(Dataset entries)
+-------+
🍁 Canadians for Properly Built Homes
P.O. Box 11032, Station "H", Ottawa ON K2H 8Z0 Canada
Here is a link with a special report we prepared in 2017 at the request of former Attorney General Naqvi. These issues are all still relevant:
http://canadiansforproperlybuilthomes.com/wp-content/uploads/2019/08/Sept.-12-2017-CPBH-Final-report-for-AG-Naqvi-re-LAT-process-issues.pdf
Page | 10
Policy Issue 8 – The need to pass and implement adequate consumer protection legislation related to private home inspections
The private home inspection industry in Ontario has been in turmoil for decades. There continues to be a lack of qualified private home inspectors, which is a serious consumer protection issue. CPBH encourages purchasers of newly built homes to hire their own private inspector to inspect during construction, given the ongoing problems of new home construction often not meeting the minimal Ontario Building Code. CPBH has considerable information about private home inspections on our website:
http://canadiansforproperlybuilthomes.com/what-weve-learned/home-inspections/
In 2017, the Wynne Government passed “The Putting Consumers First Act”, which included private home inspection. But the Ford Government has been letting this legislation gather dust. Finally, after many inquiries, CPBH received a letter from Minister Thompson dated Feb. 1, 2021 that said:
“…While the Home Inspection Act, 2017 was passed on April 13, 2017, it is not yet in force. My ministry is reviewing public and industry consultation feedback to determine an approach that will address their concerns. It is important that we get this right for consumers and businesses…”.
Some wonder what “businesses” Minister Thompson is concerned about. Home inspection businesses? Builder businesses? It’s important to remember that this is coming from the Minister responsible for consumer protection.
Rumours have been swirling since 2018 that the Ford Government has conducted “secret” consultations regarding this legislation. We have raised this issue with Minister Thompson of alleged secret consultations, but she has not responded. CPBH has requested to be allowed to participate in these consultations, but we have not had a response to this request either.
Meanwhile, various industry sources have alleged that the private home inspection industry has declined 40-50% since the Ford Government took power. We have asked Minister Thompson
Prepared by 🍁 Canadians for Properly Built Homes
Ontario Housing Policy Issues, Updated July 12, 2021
+-------+
Whenever a line of the entries contains the string "Naqvi", copy that line.

Here is a link with a special report we prepared in 2017 at the request of former Attorney General Naqvi. These issues are all still relevant:
http://canadiansforproperlybuilthomes.com/wp-content/uploads/2019/08/Sept.-12-2017-CPBH-Final-report-for-AG-Naqvi-re-LAT-process-issues.pdf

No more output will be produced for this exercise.